[Python-ideas] Python-ideas Digest, Vol 90, Issue 30

Terry Reedy tjreedy at udel.edu
Thu May 22 08:44:52 CEST 2014


On 5/21/2014 6:59 PM, Ned Batchelder wrote:

> If by implementation details, you mean the word "peephole", then let's
> remove it, and simply have a switch that disables all optimization.
> Rather than limiting the future of the optimizer, it will provide an
> escape hatch for people who would rather not have the optimizer's effects.

The presumption of this idea is that there is a proper, canonical 
unoptimized version of 'compiled Python'. For Python there obviously is 
not. For CPython, there is not either. What Raymond has been saying is 
that the output of the CPython compiler is the output of the CPython 
compiler.

Sys.settrace is not intended to mandate. It reports on the operations of 
a particular version of CPython as well as it can with the line number 
table it gets. The existence of the table is not mandated by the 
language definition, but is provided on a best effort basis. Another 
issue on the tracker points out that if an ast is constructed directly, 
and then compiled, then 'source line numbers' has no meaning.
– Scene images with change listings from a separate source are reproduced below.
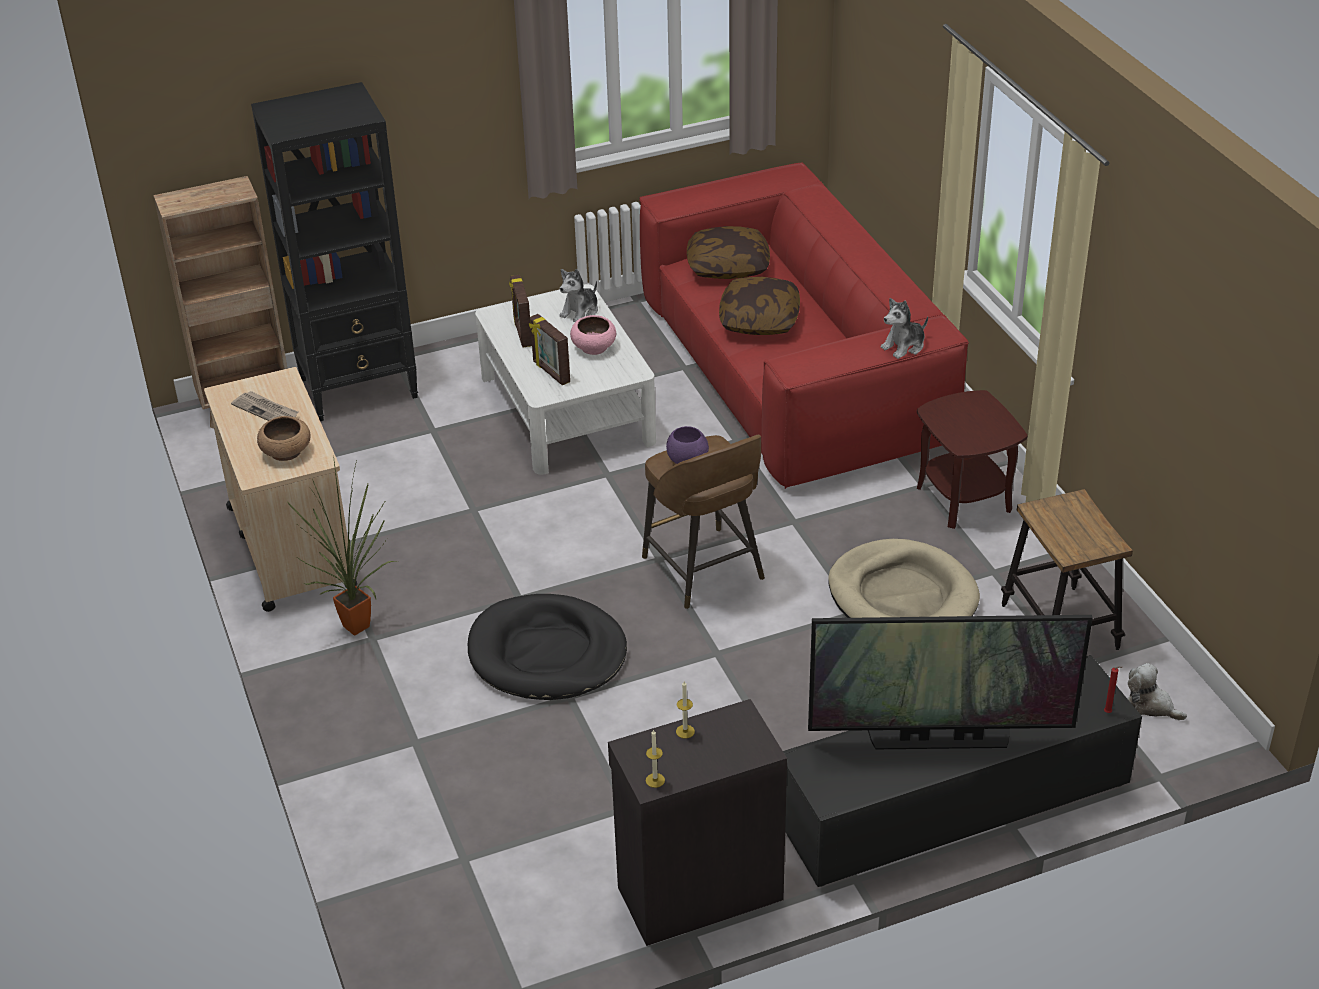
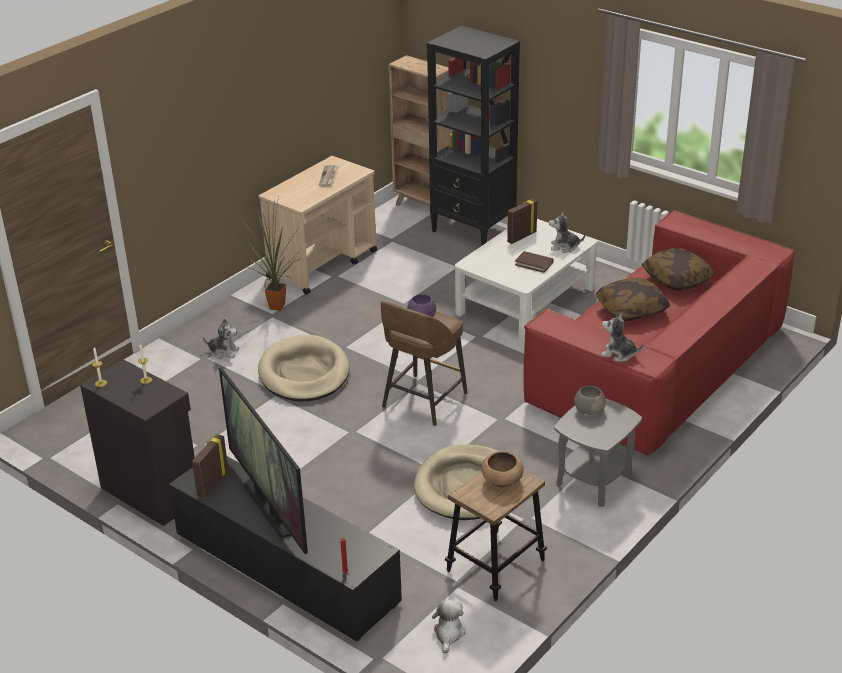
camera: 60 degrees right, 5 degrees down
(286, 452) = (299, 195): brown bowl -> brown bowl (502, 480)
(418, 716) = (223, 352): none -> plush toy
(547, 653) = (304, 373): black dog bed -> beige dog bed
(550, 372) = (493, 259): picture frame -> picture frame (212, 484)
(594, 347) = (534, 263): pink bowl -> brown book
(945, 419) = (589, 410): none -> grey bowl
(964, 498) = (594, 481): brown side table -> grey side table

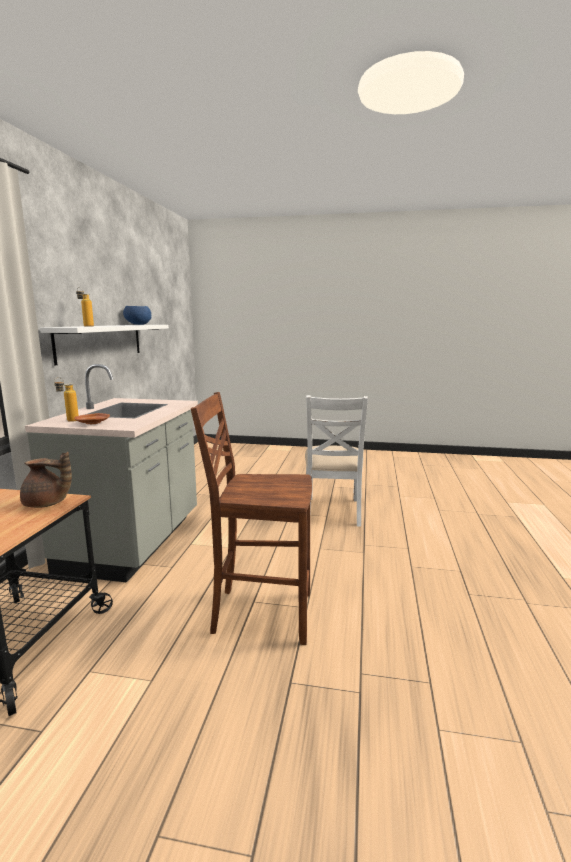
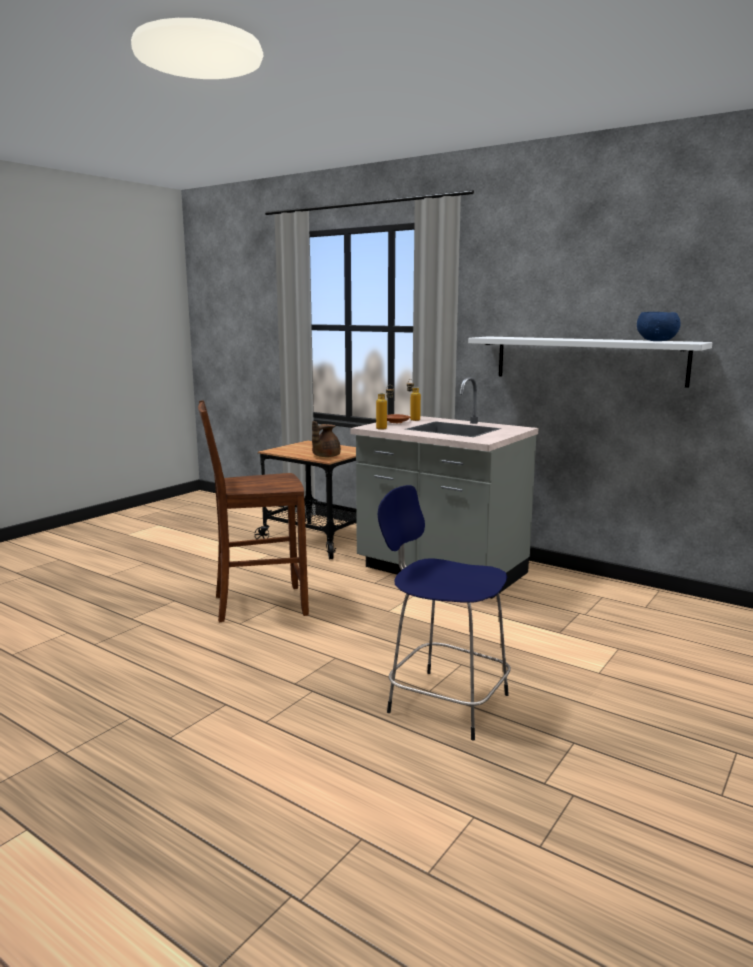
camera: 115 degrees right, 0 degrees up
(86, 326) = (516, 337): bottle -> bottle (385, 428)
(260, 613) = (258, 604): brown chair -> brown chair turned 135 degrees counterclockwise
(332, 511) = (444, 702): white chair -> blue stool

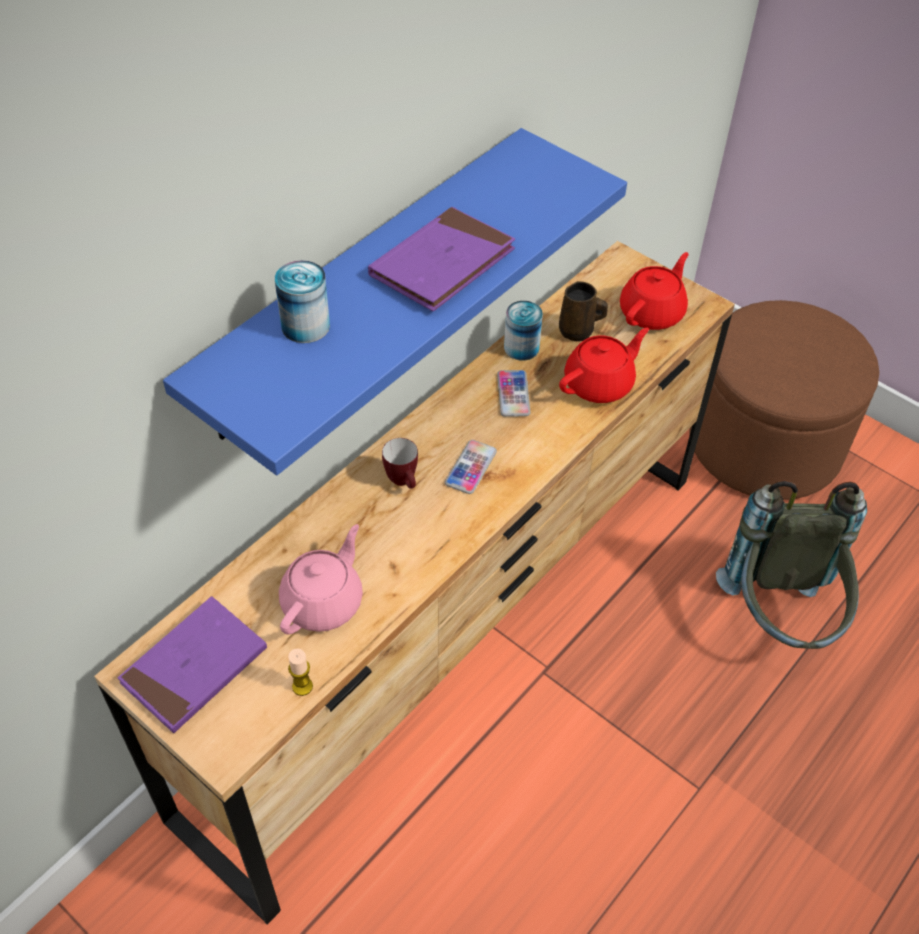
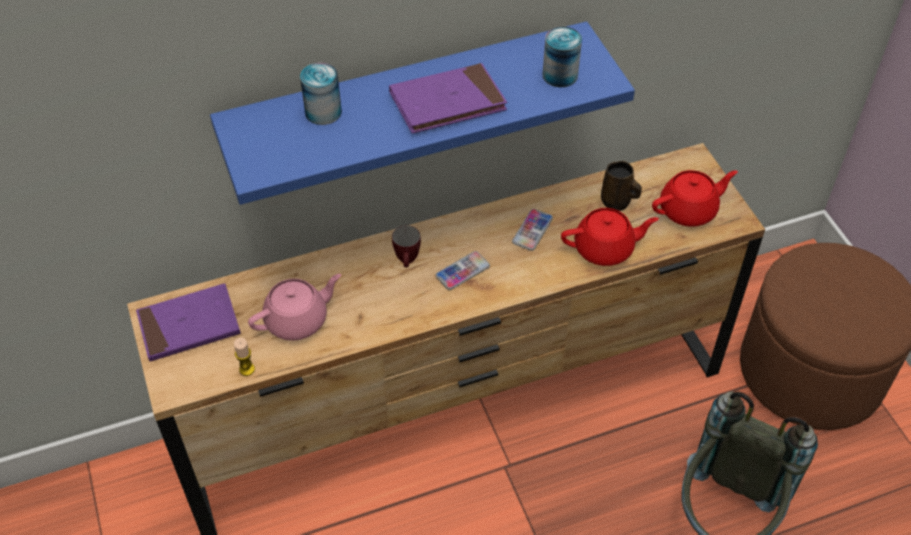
camera: 30 degrees right, 0 degrees up
(521, 347) = (563, 198): can -> can (560, 75)

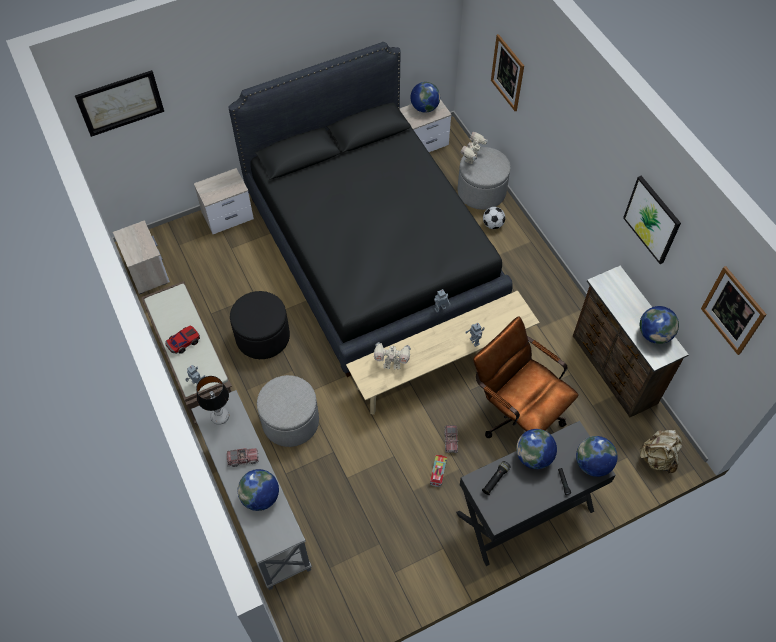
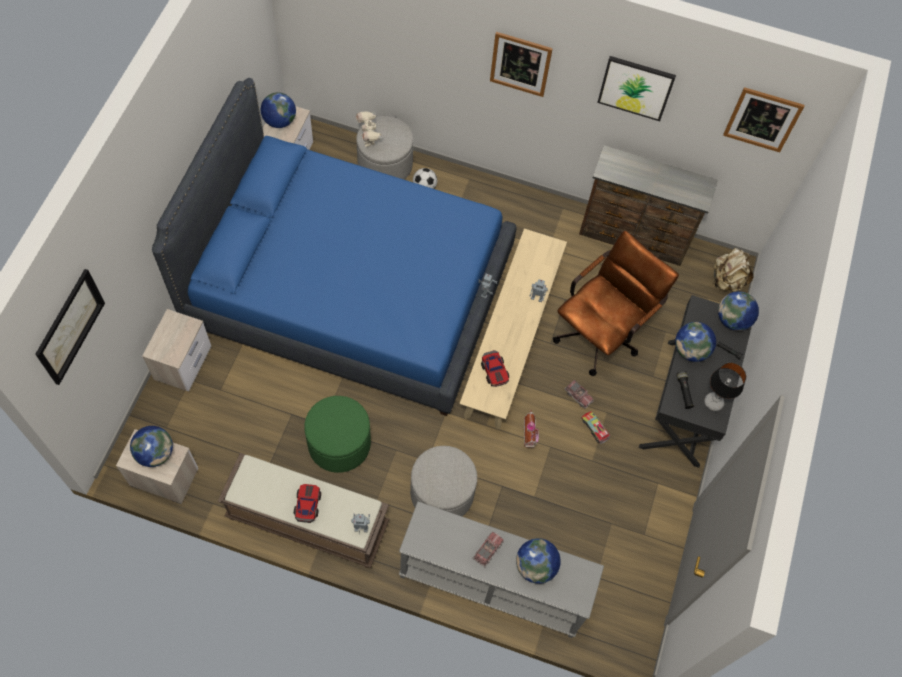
camera: 50 degrees left, 5 degrees up
(220, 416) = (430, 534): table lamp -> table lamp (713, 402)
(263, 336) = (339, 443): black ottoman -> green ottoman
(372, 251) = (350, 290): black bed -> blue bed
(388, 437) = (530, 436): none -> toy house
(392, 363) = (494, 371): toy robot -> toy car
(507, 73) = (373, 36): picture -> picture (520, 64)
(516, 413) = (602, 332): brown office chair -> brown office chair turned 135 degrees clockwise
(654, 334) = (681, 182): globe -> globe (155, 453)

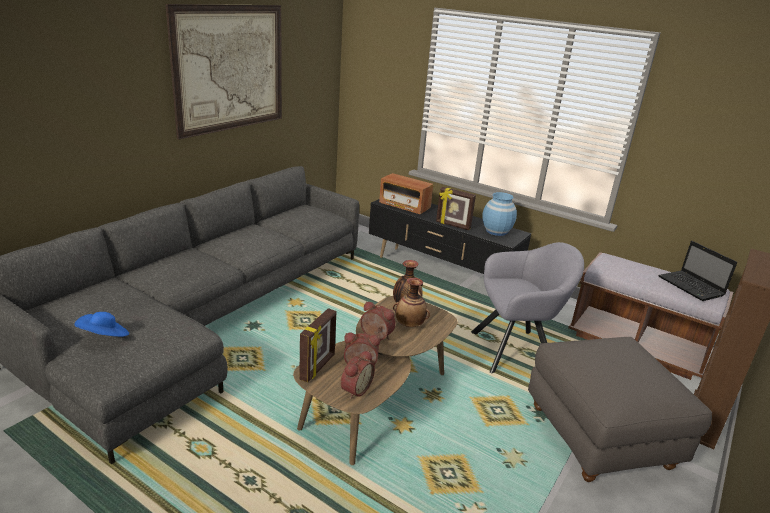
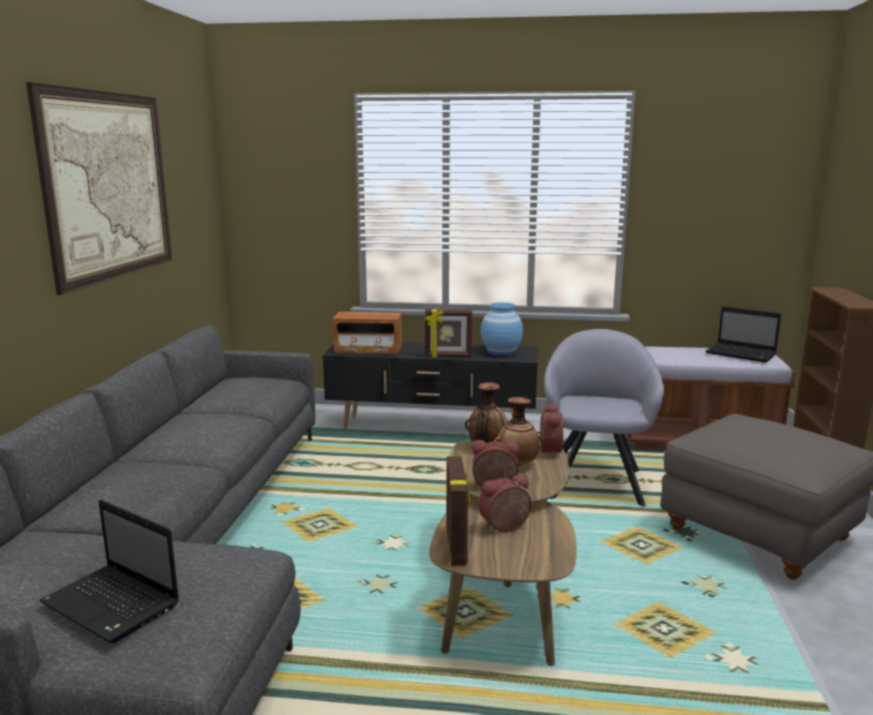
camera: 25 degrees left, 10 degrees down
(104, 337) = (113, 605): blue hat -> laptop
(354, 389) = (529, 553): alarm clock -> alarm clock (547, 450)
(516, 351) = (596, 481): grey armchair -> grey armchair turned 45 degrees counterclockwise

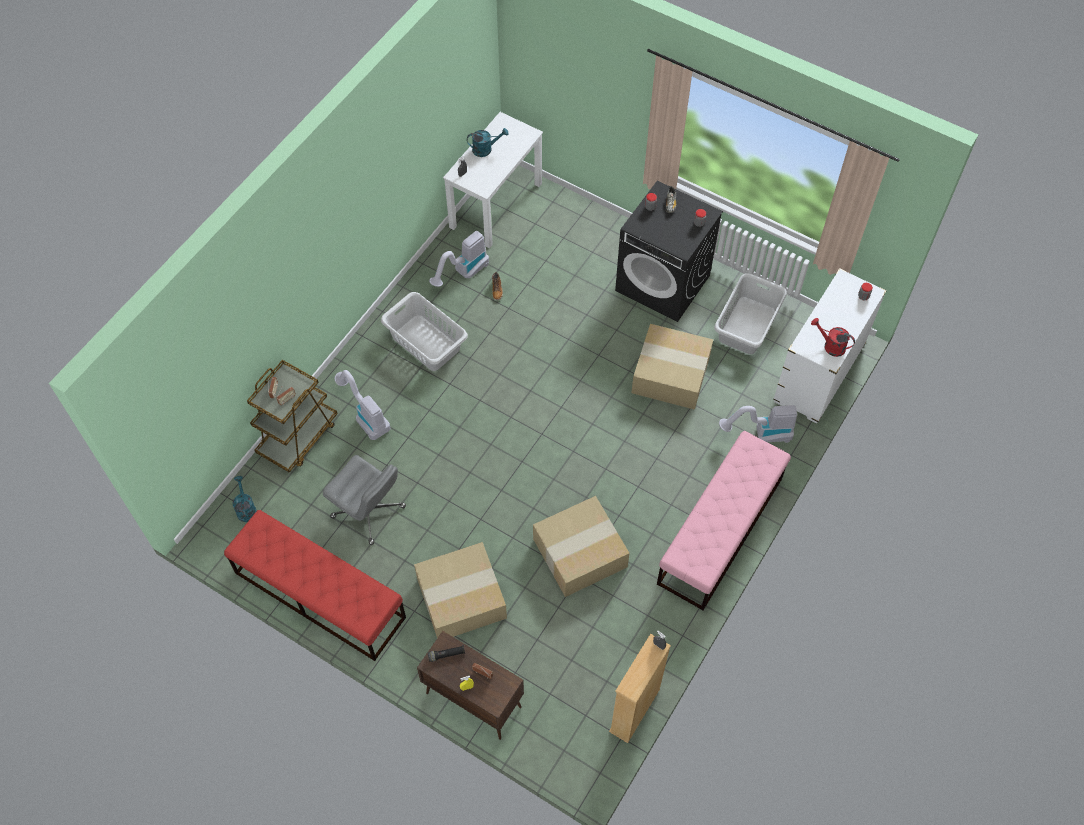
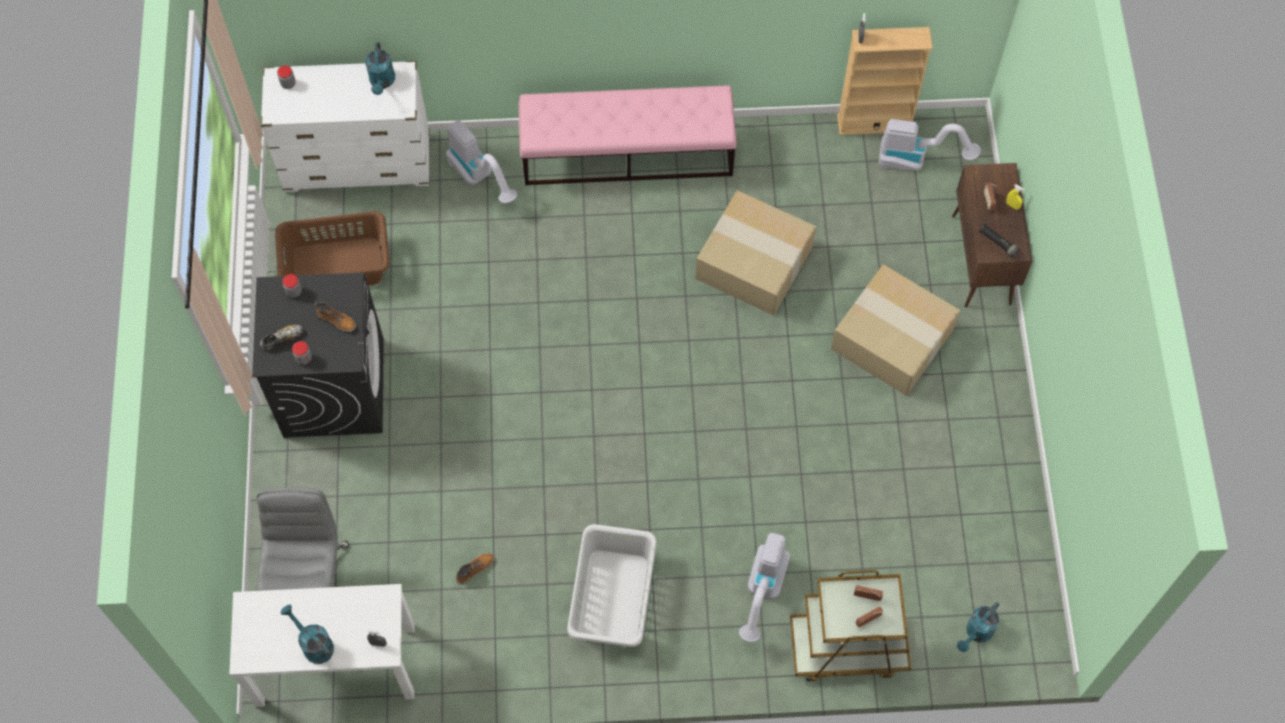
camera: 125 degrees left, 5 degrees up
(319, 595) = (1003, 477): red bench -> none
(369, 512) = (874, 498): grey office chair -> grey office chair (308, 576)
(463, 273) = (477, 627): vacuum cleaner -> vacuum cleaner (918, 160)
(663, 233) = (337, 320): none -> boot
(672, 374) = (462, 303): cardboard box -> none
(747, 325) = (337, 265): grey laundry basket -> brown laundry basket
(830, 346) = (382, 82): red watering can -> turquoise watering can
When I used coverage (last summer) with tested Idle modules, I could not 
get a reported 100% coverage because coverage counts the body of a final 
"if __name__ == '__main__':" statement. So I had to visually checked 
that those were the only 'uncovered' lines. I do not see doing the same 
for 'uncovered' continue as much different. In either case, coverage 
could leave such lines out of the denominator.